Alfred Morris

Personal information
- Full name: Alfred Morris
- Born: 11 September 1876 West Hartlepool, County Durham, England
- Died: 29 March 1961 (aged 84) Lancaster Moor, Lancashire, England
- Batting: Right-handed
- Bowling: Right-arm medium

Domestic team information
- 1912: Minor Counties
- 1905–1914: Durham

Career statistics
| Competition | First-class |
| Matches | 2 |
| Runs scored | 7 |
| Batting average | 3.50 |
| 100s/50s | –/– |
| Top score | 4 |
| Balls bowled | 251 |
| Wickets | 10 |
| Bowling average | 8.00 |
| 5 wickets in innings | – |
| 10 wickets in match | – |
| Best bowling | 4/50 |
| Catches/stumpings | –/– |
- Source: Cricinfo, 12 August 2011

= Alfred Morris (cricketer) =

English cricketer

Alfred Morris (11 September 1876 - 29 March 1961) was an English cricketer. Morris was a right-handed batsman who bowled right-arm medium pace. He was born in West Hartlepool, County Durham.
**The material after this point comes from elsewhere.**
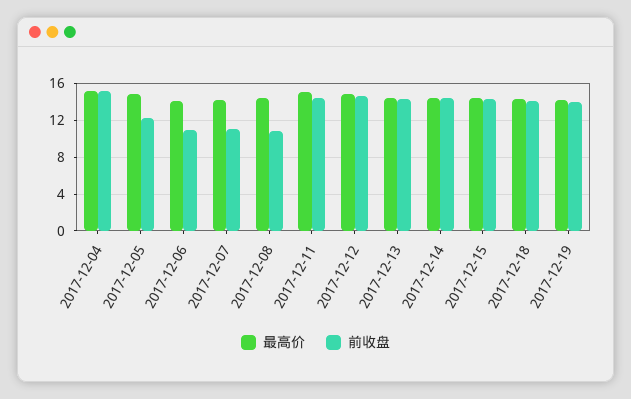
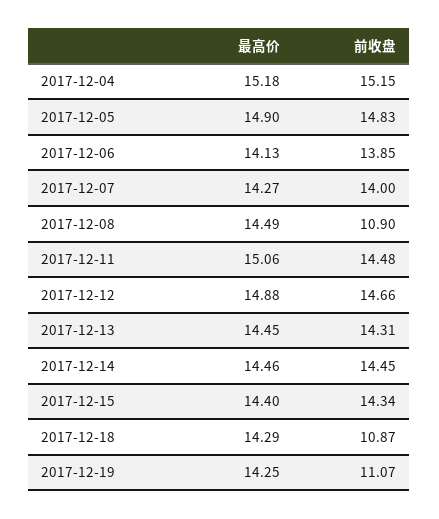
前收盘, 2017-12-05: 12 -> 14.83
前收盘, 2017-12-06: 11 -> 13.85
前收盘, 2017-12-07: 11 -> 14
前收盘, 2017-12-18: 14 -> 10.87
前收盘, 2017-12-19: 14 -> 11.07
Morris made his debut for Durham against Northumberland in the 1905 Minor Counties Championship. He played Minor counties cricket for Durham from 1905 to 1904, making 89 Minor Counties Championship appearances. He made a first-class appearance for the Minor Counties against the touring South Africans in 1912. In this match, he scored 3 runs in the Minor Counties only innings before being dismissed by Sid Pegler. In the South Africans only innings, he took all three wickets to fall in the innings: Louis Tancred, Tommy Ward and Tip Snooke for the cost of 5 runs from 6.3 overs. He made a further first-class appearance in 1912 for an England XI against the touring Australians. He took figures of 4/50 in the Australians first-innings, while in their second he took figures of 3/25. With the bat, he scored 4 runs in the England XI first-innings, before being dismissed by Bill Whitty, while he wasn't required to bat in their second-innings.

He died on Lancaster Moor in Lancashire on 29 March 1961.